CurlyhairedAssassin · 07/10/2022 20:00

how much do you both have in your own savings accounts? How old is his mum? Is she retired?

frazzledasarock · 07/10/2022 20:00

You say the amount he sends his mum is not substantially making a difference to your life.

is it worth losing the good relationship with your MIL & straining your relationship with your husband?

how do you all split bills on your house? Suggest he send the money from his personal spending money and you pay for a cleaner as that’s something you need.

decayingmatter · 07/10/2022 20:00

ClocksGoingBackwards · 07/10/2022 19:53

If he’s a high earner supporting his family well, which it sounds like he is, I think he’s earned the right to send money to his own mother if he wants to.

And you think it's ok for £600 a month of family money to continue to be sent to an adult who has £100,000 in the bank when the children could have had £300 each a month in savings? What makes you think it's the man's unilateral decision and not OP's business? So strange. Do you consider the money to be only the man's?

frazzledasarock · 07/10/2022 20:01

Pay for the cleaner from the joint household pot.

decayingmatter · 07/10/2022 20:02

That's £64,800 that each of OP's children could have had in savings should the money have been transferred to accounts for them each month until their 18th birthdays...

Sunflowerseverywhere · 07/10/2022 20:02

Some random answers

My understanding is that she receives a very basic pension (she was a SAHM her whole life) plus FIL life insurance contribution (which is not a lot).
She is renting.

DH absolutely took on the head of the house role (he has an older brother which was already living outside when FIL died).

OP posts:
purpleme12 · 07/10/2022 20:03

Wow!
I can't believe he's sending her this much she's got absolutely tonnes in savings!

35965a · 07/10/2022 20:04

I would divorce my husband in these circumstances.

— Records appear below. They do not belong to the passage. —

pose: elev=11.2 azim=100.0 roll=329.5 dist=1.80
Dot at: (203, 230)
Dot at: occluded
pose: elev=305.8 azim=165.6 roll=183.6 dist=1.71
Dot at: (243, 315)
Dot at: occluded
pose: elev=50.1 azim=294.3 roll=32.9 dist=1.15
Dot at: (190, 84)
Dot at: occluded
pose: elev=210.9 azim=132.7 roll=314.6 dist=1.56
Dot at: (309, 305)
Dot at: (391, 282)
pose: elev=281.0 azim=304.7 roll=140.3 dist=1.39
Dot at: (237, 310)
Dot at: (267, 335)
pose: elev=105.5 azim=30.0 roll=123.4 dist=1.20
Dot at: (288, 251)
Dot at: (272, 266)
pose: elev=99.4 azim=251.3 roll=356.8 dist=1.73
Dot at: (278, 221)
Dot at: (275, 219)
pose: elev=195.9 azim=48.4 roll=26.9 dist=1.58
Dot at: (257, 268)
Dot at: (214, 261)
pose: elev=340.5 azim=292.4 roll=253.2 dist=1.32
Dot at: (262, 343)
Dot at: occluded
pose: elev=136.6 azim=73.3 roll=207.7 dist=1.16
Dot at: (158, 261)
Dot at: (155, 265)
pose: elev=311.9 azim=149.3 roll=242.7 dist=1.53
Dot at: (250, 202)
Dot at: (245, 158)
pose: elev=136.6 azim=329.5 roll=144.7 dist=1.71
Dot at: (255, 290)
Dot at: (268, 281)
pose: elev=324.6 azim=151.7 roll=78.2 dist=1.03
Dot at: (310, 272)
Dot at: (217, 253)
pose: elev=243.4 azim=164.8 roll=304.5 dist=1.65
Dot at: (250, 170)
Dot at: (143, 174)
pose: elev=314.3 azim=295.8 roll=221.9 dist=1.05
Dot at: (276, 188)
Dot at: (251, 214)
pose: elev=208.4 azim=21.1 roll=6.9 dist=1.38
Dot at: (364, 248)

MissAmbrosia · 07/10/2022 20:05

If she was really struggling and you could afford it, fair enough. But you shouldn't have to suffer yourself if she has that much money in the bank. I would suggest you split it - you get a cleaner, and she gets a smaller amount every month.

Dotcheck · 07/10/2022 20:05

Softleftpowerstance · 07/10/2022 19:54

What’s her pension like? Does she own or rent? Perhaps they both view the savings as her only cushion up until she dies and want to preserve it for as long as possible.

This

SpacePotato · 07/10/2022 20:06

Fuck, for that much money he could've bought her a bloody house.

Why cant she spend the savings?
Why does she 'need' £600 a month if she has £100k??

Sunflowerseverywhere · 07/10/2022 20:07

DH and I both work. We have in total circa 100k in savings which we saved before having kids and starting paying daycare - which we do not want to touch - hoping to buy a house in our lifetime.

OP posts:
OnaBegonia · 07/10/2022 20:09

I absolutely would not back down on this; £100k is 13 years worth of £600pm. The question should be asked, what exactly are the savings for if not to live on.
What age is she?

TastesLikeFlavourlessFizz · 07/10/2022 20:09

Bloody hell. No, YANBU.

I mean, he essentially just gives it to her to save - which makes no sense. If she was actively using it to live, I could understand but…yeah no. This would not work for me.

Sunflowerseverywhere · 07/10/2022 20:09

Yes he told me that her 100k are the safety net/cushion for her whole lifetime.

OP posts:
Sunflowerseverywhere · 07/10/2022 20:10

She is 68 years old

OP posts:
Georgeskitchen · 07/10/2022 20:11

I would be absolutely furious about this. That money, saved in high interests accounts, would go a long way to securing the future of your children. Your MIL is not struggling if she has 100 grand I the bank!!